Word for word, copy the listing below and leave out its images.

Data segment:
+++

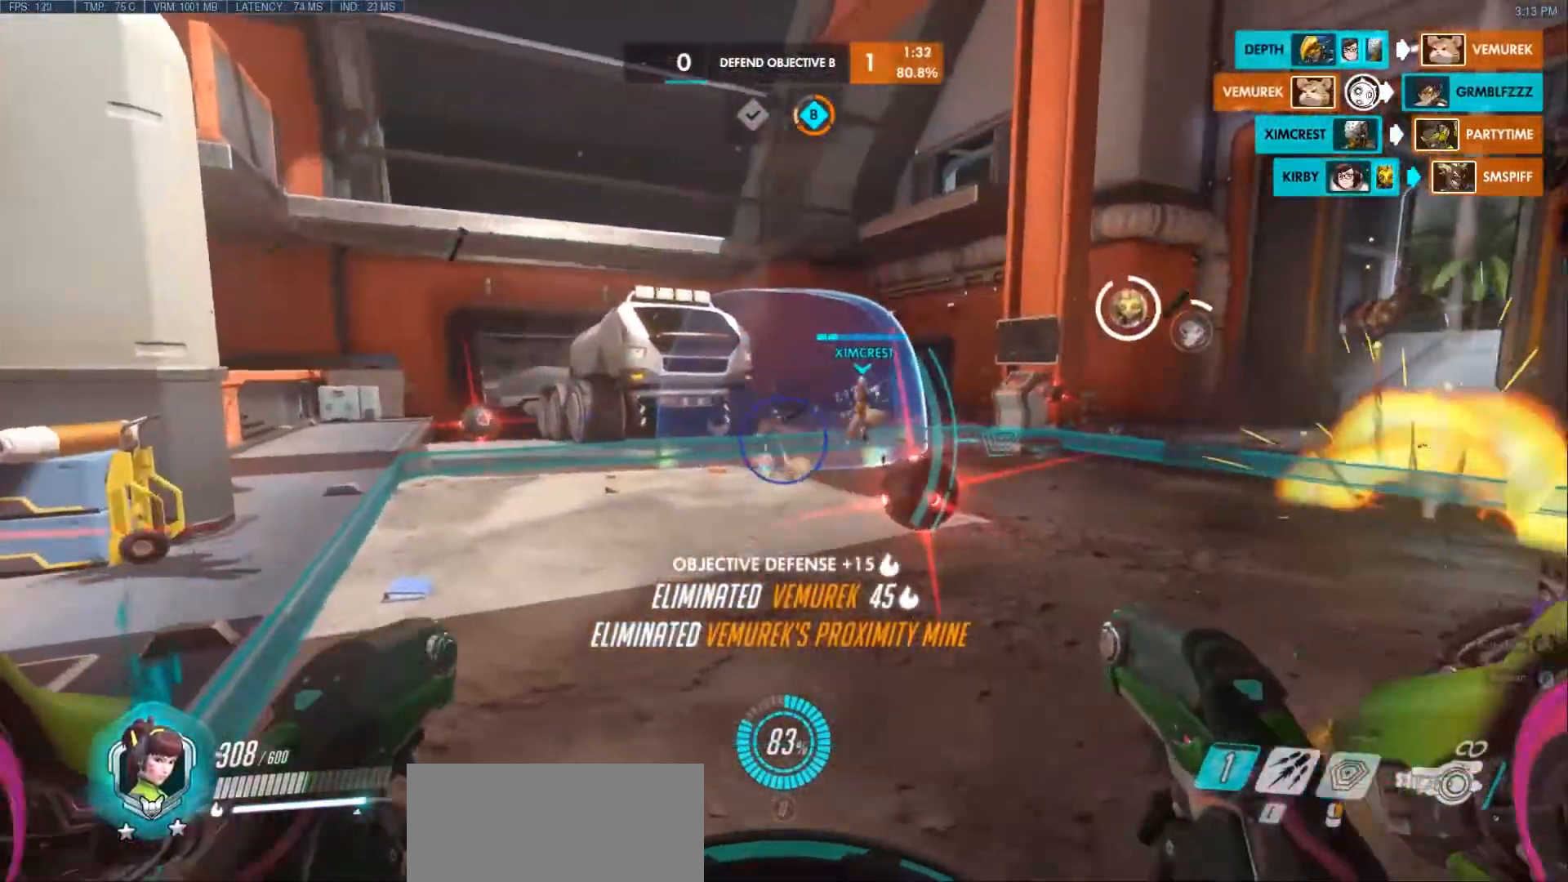
{"keys": [], "mouse": ["left"], "events": [[300, "d", "up"]]}
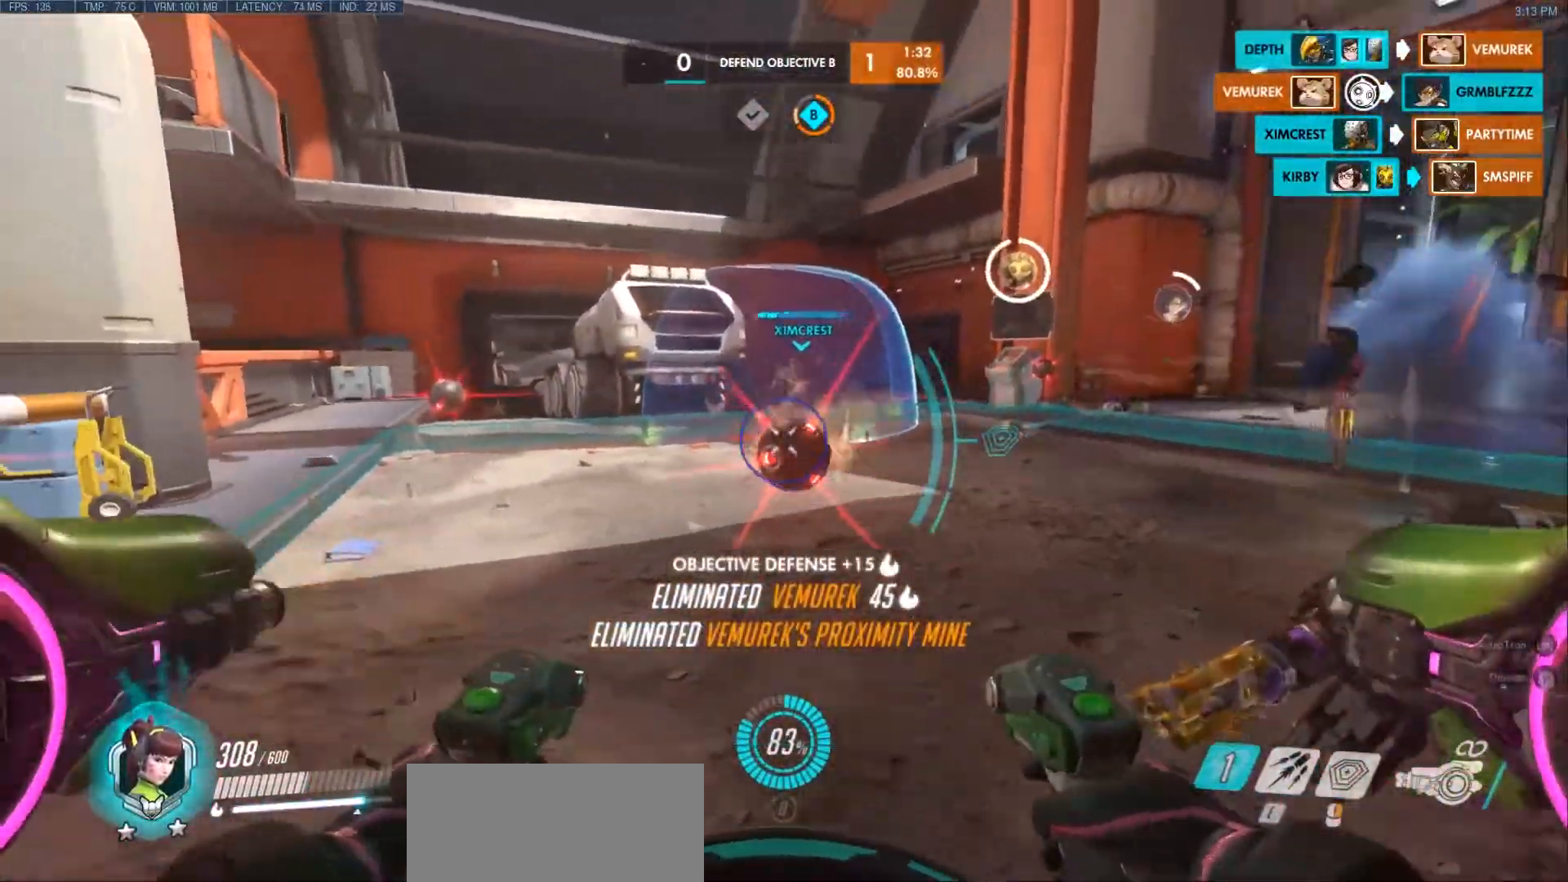
{"keys": [], "mouse": ["left"], "events": []}
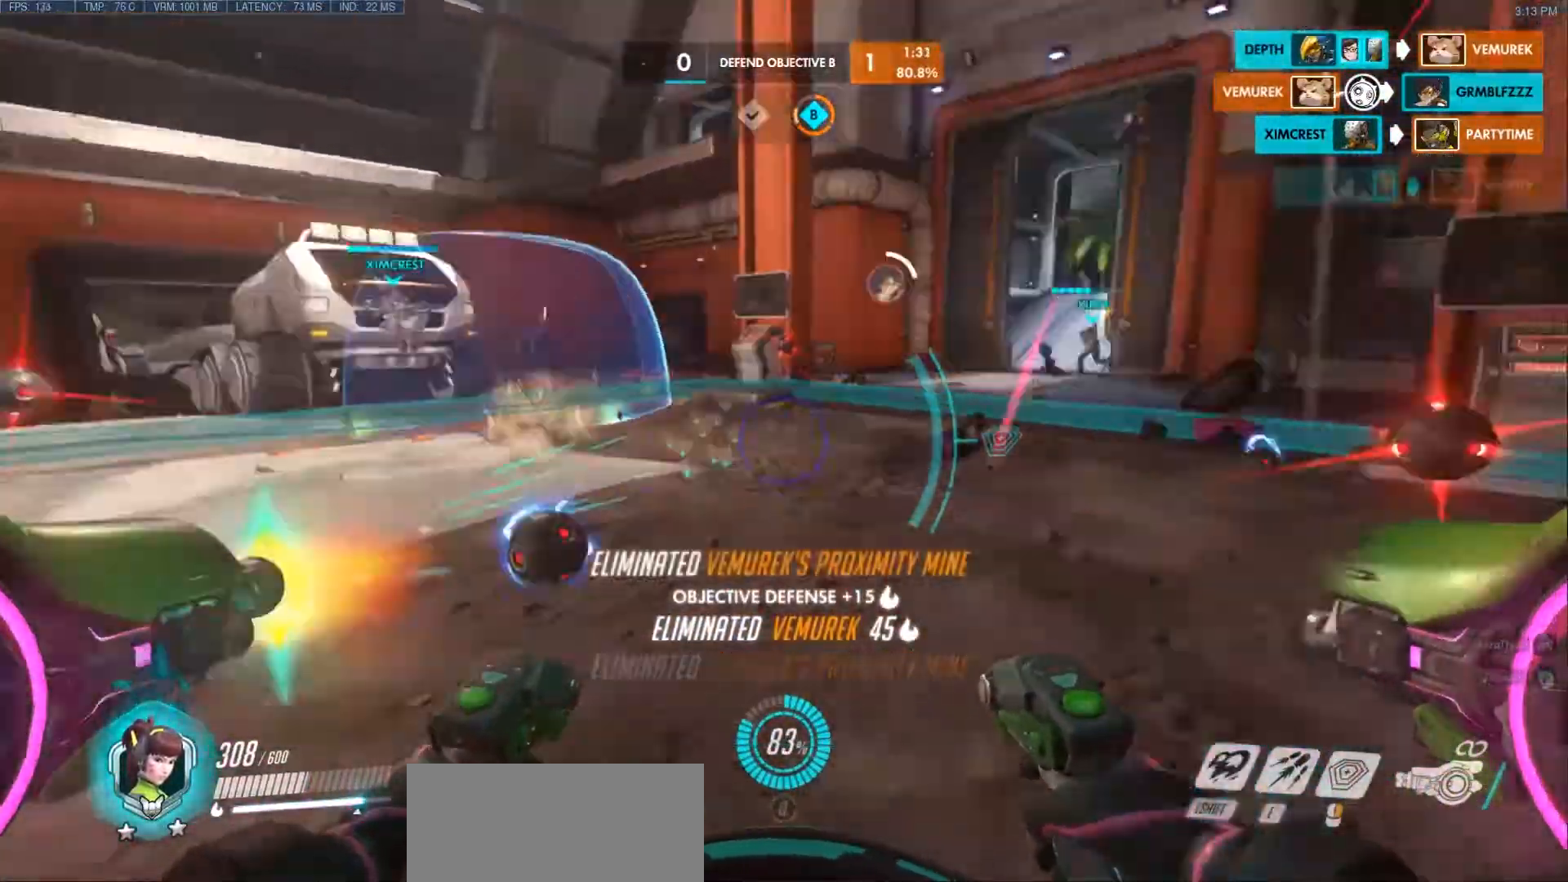
{"keys": ["d", "w"], "mouse": ["left"], "events": [[33, "d", "down"], [50, "w", "down"], [250, "d", "up"], [483, "d", "down"]]}
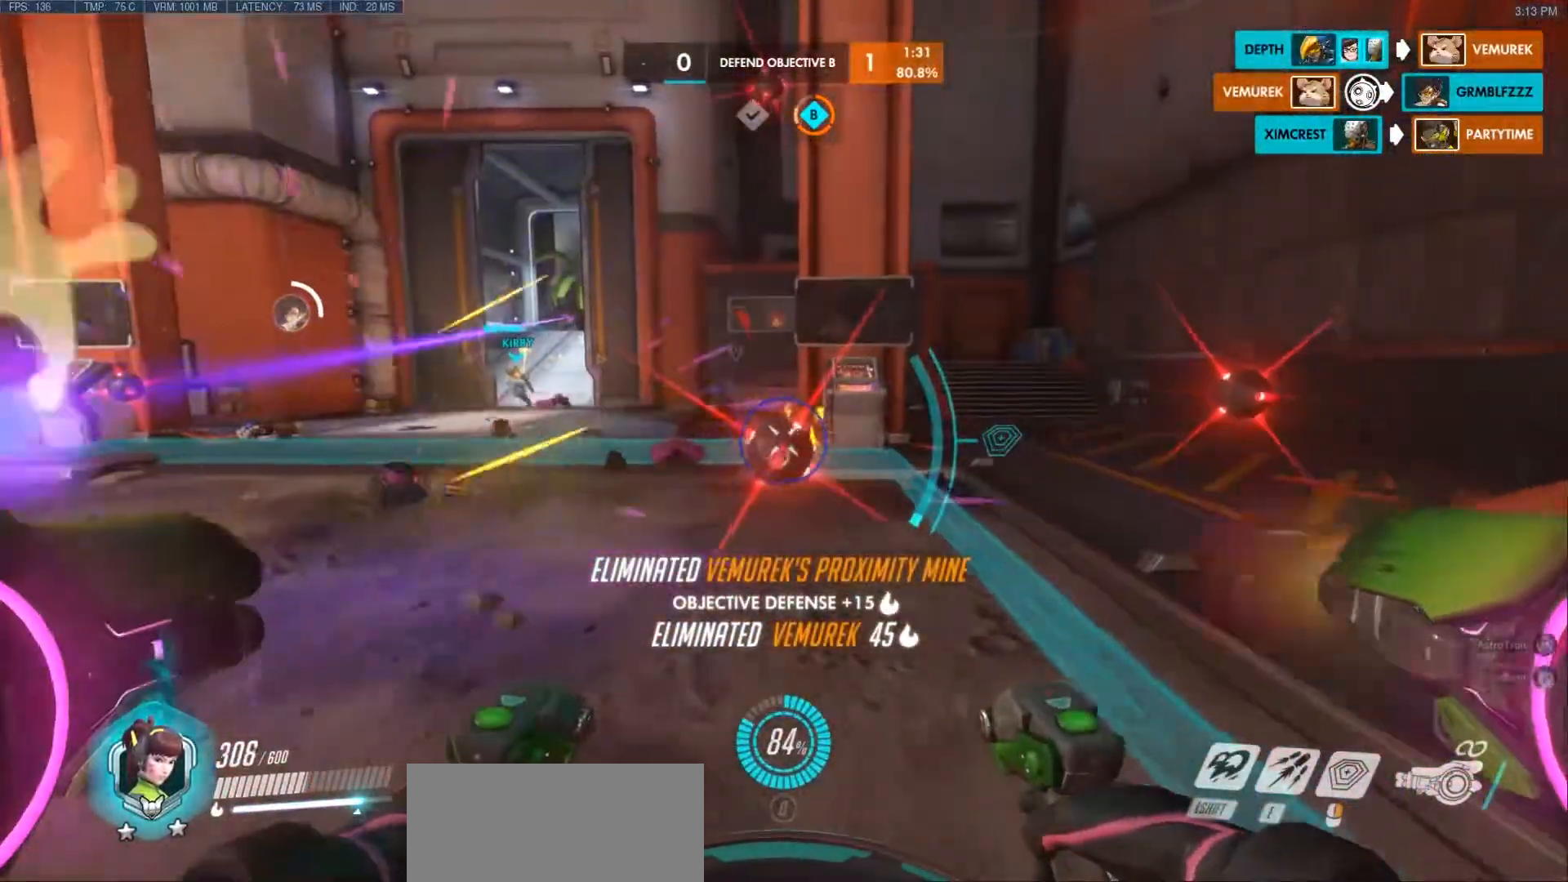
{"keys": ["d", "w"], "mouse": [], "events": [[33, "d", "up"], [50, "w", "up"], [400, "w", "down"], [500, "d", "down"], [500, "mouse_left", "up"]]}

+++

Output of the task:
{"keys": [], "mouse": ["left"], "events": [[300, "d", "up"]]}
{"keys": [], "mouse": ["left"], "events": []}
{"keys": ["d", "w"], "mouse": ["left"], "events": [[33, "d", "down"], [50, "w", "down"], [250, "d", "up"], [483, "d", "down"]]}
{"keys": ["d", "w"], "mouse": [], "events": [[33, "d", "up"], [50, "w", "up"], [400, "w", "down"], [500, "d", "down"], [500, "mouse_left", "up"]]}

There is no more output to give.